> [Extrait à lire]:
━━━━━━━━━━

Le Dr. Chu classe ces obstacles
en quatre catégories. La première concerne la principale
source d'hydrogène (H2) aujourd'hui disponible, produit
à partir de gaz naturel. Cette option met à mal la revendication
de zéro émission souvent attachée aux piles à
combustible. En pratique, cela signifie zéro émission par
les tuyaux d'échappement. Quant à zéro émission
en tout, on est loin du compte.
Cela vaut pourtant le coup de réfléchir
aux autres utilisations possibles du gaz naturel. Nous pourrions le comprimer
et le brûler dans un moteur à combustion interne modifié.
L'idée n'est pas aussi folle que certains le suggèrent dans
la mesure où elle peut réduire la consommation pétrolière
et réduire les émissions de 15 à 20% par rapport à
une voiture conventionnelle, sur la base de well-to-wheels (du
puits à la roue), sur un cycle de vie. Nous pourrions aussi
utiliser le procédé Fischer-Tropsch pour transformer le gaz
naturel en diesel synthétique de première qualité,
mais la réduction des émissions serait moindre car l'efficacité
supérieure d'un moteur diesel est largement compensée par
l'énergie perdue dans la synthèse du carburant.
Le problème du stockage de l'hydrogène
Nous pourrions également produire
de l'hydrogène, ce qui, comme le relève le Dr Chu, suppose
de gaspiller près d'un tiers de l'énergie originelle dans
le gaz lorsque l'hydrogène est comprimé. Cette dernière
solution est pourtant la seule, en dépit du coût énergétique
élevé payé lors de la production d'hydrogène,
qui permet de réduire de moitié les émissions au cours
d'un cycle de vie complet du véhicule, dans la mesure où
produire de l'électricité dans une pile à combustible
est de loin plus efficace que brûler du carburant dans un moteur
à combustion interne. Ce n'est pas parfait mais c'est loin d'être
catastrophique, et aucun miracle n'est requis pour fabriquer de l'hydrogène.
Le défi n°2 concerne le
stockage de l'hydrogène et là, c'est une autre paire de manches.

━━━━━━━━━━

> [Entrées fournies]:
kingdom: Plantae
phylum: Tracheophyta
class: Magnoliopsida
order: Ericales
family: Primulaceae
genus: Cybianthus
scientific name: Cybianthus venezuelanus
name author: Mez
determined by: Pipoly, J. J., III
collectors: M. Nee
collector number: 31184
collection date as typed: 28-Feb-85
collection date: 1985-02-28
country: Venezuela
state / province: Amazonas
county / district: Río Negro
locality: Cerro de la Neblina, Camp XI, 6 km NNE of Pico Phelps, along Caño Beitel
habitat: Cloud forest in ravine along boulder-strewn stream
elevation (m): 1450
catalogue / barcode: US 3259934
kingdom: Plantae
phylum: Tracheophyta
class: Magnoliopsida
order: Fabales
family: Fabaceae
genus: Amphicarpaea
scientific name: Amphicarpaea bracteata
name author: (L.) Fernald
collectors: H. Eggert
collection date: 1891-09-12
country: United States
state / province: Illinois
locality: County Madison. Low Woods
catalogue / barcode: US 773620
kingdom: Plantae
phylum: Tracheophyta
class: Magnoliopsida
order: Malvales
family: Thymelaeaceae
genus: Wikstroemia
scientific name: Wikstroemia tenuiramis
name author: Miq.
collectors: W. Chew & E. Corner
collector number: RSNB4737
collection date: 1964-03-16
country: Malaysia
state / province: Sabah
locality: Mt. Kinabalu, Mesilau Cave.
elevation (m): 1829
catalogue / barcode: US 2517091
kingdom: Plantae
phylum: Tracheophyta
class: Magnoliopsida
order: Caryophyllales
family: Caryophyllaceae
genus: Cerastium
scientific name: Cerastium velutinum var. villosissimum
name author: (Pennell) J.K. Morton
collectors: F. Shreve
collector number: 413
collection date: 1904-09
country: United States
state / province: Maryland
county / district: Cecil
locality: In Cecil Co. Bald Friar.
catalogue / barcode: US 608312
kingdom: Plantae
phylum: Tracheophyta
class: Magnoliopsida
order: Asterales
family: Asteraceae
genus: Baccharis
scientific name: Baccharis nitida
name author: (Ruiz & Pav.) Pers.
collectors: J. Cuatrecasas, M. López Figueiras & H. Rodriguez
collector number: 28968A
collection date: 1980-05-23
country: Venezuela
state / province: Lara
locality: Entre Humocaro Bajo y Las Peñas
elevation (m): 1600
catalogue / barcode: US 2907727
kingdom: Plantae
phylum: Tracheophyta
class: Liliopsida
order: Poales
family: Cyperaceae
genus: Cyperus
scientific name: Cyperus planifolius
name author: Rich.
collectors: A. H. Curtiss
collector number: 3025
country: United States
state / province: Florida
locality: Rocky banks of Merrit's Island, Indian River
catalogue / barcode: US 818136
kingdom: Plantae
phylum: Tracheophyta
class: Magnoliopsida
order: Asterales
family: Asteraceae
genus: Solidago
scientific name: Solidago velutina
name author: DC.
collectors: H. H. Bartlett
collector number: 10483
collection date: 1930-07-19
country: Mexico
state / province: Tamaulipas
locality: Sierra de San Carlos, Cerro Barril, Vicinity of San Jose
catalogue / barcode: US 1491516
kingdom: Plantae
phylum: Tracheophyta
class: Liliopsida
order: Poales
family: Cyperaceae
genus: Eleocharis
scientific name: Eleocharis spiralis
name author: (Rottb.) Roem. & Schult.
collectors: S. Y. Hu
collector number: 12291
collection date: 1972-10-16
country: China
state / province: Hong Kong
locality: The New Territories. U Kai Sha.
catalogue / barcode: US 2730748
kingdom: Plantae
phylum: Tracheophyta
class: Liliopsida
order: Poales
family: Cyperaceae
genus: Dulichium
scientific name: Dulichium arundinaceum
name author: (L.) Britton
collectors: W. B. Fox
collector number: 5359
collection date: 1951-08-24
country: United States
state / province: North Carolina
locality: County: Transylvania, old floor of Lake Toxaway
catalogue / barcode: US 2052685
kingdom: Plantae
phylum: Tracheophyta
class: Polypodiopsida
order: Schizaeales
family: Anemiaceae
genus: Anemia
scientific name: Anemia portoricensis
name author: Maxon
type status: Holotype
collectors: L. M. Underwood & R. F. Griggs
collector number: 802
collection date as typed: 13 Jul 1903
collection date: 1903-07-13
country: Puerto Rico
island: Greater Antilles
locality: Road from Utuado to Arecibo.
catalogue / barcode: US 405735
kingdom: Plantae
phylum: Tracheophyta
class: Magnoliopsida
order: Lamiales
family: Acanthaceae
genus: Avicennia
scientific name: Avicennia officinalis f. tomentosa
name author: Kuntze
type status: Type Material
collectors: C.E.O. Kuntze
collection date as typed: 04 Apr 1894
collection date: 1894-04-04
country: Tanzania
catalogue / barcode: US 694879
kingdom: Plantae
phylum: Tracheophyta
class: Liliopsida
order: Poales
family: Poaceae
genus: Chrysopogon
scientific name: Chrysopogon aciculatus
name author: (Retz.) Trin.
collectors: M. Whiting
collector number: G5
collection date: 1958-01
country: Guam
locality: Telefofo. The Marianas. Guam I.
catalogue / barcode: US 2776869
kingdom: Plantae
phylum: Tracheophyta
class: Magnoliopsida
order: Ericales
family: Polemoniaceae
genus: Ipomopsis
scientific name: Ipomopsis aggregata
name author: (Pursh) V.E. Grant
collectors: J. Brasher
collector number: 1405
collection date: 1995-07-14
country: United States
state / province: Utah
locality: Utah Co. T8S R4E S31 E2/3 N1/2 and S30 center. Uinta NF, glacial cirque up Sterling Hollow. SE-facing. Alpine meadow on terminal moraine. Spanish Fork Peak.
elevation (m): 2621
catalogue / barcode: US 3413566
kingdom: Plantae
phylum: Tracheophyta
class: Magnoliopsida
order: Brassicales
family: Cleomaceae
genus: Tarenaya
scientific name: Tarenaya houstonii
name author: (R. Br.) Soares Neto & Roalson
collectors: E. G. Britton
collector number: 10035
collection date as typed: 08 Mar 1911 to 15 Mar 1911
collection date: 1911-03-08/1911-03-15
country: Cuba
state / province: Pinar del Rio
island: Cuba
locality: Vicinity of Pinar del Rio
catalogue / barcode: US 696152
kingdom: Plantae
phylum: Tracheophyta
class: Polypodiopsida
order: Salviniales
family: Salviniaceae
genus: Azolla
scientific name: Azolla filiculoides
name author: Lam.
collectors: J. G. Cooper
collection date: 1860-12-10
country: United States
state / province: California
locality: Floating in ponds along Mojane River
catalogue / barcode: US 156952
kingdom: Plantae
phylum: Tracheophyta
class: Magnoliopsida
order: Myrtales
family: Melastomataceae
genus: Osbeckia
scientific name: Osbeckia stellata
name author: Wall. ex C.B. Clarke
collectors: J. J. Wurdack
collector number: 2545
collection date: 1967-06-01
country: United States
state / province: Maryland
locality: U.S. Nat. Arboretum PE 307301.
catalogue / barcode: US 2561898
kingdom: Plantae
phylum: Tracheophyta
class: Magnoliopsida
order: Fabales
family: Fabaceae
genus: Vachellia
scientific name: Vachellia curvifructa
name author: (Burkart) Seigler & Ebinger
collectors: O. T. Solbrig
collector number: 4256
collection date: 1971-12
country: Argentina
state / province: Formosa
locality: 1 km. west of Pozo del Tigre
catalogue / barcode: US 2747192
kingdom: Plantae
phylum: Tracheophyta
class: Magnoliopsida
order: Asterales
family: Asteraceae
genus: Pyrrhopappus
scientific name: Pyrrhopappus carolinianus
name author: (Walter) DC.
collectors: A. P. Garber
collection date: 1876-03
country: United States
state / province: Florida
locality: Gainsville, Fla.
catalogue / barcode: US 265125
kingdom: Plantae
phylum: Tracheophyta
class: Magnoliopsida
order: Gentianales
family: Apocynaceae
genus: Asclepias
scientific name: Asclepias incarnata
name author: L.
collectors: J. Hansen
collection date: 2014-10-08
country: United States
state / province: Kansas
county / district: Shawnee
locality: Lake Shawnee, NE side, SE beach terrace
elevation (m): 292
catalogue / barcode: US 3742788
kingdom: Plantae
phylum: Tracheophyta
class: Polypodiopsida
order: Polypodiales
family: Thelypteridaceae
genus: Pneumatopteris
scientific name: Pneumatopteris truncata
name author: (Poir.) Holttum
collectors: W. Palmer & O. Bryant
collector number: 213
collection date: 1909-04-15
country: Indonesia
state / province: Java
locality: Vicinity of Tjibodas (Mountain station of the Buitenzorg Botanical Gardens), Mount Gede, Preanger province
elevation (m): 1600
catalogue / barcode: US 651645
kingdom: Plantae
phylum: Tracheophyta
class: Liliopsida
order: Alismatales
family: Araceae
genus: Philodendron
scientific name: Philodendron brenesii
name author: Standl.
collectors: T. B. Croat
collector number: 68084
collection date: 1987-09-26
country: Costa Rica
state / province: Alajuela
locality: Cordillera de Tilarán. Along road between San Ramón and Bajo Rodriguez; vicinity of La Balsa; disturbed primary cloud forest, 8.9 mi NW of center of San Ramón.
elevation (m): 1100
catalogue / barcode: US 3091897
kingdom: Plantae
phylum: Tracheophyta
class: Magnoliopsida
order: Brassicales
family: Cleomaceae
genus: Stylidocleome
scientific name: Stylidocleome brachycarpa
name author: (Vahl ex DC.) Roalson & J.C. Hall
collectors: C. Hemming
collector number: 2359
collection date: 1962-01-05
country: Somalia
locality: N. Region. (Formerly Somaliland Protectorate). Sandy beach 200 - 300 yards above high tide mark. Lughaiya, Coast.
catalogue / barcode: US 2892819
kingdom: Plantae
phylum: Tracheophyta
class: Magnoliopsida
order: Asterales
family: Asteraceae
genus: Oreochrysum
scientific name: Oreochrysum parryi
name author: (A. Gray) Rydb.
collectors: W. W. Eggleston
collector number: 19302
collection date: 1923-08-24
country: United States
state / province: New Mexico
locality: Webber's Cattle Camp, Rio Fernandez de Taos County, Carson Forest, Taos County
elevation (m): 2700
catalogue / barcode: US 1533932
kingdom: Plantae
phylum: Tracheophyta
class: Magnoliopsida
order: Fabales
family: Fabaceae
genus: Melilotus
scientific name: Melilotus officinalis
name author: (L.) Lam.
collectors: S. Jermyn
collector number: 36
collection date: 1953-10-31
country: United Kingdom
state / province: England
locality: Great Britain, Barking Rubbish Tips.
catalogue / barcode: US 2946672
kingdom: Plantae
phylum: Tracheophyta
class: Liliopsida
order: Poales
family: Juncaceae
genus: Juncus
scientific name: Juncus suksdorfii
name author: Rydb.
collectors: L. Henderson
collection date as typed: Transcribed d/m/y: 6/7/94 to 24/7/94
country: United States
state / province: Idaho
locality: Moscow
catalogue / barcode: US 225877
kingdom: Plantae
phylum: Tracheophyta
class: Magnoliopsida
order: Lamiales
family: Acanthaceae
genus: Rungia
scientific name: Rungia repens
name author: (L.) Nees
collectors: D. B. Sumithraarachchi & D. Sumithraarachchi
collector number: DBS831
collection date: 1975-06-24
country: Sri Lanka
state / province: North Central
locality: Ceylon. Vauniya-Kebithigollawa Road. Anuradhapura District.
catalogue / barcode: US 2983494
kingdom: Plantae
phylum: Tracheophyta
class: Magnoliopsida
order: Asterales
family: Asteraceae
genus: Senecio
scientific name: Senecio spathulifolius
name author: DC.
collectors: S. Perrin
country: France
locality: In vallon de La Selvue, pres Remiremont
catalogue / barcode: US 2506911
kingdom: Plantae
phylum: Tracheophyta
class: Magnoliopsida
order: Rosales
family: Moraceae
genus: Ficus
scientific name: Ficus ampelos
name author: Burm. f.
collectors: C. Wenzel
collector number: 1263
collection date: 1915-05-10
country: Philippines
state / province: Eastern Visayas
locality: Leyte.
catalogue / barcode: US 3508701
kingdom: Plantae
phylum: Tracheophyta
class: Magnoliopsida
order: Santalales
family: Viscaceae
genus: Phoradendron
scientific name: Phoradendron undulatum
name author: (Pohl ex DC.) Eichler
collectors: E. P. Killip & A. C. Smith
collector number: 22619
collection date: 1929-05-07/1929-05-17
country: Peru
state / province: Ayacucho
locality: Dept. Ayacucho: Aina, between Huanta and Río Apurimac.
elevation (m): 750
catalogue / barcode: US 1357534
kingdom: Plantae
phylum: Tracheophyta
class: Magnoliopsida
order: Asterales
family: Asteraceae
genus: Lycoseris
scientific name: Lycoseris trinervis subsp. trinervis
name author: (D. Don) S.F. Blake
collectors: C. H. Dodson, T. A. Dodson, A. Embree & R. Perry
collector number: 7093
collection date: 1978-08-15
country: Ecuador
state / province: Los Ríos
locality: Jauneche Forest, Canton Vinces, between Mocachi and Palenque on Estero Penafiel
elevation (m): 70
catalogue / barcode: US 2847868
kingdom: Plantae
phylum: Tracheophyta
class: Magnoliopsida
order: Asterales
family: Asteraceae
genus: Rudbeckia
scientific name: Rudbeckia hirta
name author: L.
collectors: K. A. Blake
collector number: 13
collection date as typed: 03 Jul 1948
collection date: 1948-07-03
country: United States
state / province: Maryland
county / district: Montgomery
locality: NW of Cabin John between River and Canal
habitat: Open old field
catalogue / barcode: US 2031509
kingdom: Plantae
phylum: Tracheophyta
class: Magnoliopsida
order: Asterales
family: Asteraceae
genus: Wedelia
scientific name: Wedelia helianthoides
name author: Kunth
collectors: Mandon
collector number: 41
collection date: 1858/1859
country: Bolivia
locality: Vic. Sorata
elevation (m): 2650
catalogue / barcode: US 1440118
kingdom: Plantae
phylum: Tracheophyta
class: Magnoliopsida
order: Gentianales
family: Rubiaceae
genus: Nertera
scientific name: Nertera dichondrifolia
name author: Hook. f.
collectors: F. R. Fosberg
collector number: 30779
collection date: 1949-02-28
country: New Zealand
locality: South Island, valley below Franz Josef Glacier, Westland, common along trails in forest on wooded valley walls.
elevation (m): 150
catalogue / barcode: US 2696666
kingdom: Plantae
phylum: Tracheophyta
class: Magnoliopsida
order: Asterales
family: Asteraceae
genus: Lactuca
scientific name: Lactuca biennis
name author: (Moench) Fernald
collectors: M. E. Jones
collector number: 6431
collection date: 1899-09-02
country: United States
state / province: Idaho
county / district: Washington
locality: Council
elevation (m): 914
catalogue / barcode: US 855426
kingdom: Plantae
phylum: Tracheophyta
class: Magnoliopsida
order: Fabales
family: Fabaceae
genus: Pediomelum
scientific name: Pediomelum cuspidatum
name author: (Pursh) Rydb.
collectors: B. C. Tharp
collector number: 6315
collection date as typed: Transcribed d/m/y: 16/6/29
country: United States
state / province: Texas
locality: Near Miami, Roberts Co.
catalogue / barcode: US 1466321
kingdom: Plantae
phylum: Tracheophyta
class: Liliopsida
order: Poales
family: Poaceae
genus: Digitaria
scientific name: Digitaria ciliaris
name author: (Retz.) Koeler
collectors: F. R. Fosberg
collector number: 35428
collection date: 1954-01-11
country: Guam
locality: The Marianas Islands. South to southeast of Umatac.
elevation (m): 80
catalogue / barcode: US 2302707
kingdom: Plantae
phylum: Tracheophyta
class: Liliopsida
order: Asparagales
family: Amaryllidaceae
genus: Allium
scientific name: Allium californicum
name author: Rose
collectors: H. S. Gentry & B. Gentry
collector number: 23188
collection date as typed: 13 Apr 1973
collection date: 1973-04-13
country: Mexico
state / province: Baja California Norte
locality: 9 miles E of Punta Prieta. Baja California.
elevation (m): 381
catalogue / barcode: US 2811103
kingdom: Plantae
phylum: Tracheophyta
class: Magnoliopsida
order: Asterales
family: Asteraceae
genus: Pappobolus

━━━━━━━━━━

Dans l'extrait sur l'hydrogène ci-dessus, relevez toutes les utilisations possibles du gaz naturel que l'auteur envisage.

> [Réponse]:
L'extrait envisage trois utilisations du gaz naturel :
- le comprimer et le brûler dans un moteur à combustion interne modifié ;
- le transformer en diesel synthétique de première qualité par le procédé Fischer-Tropsch ;
- en produire de l'hydrogène.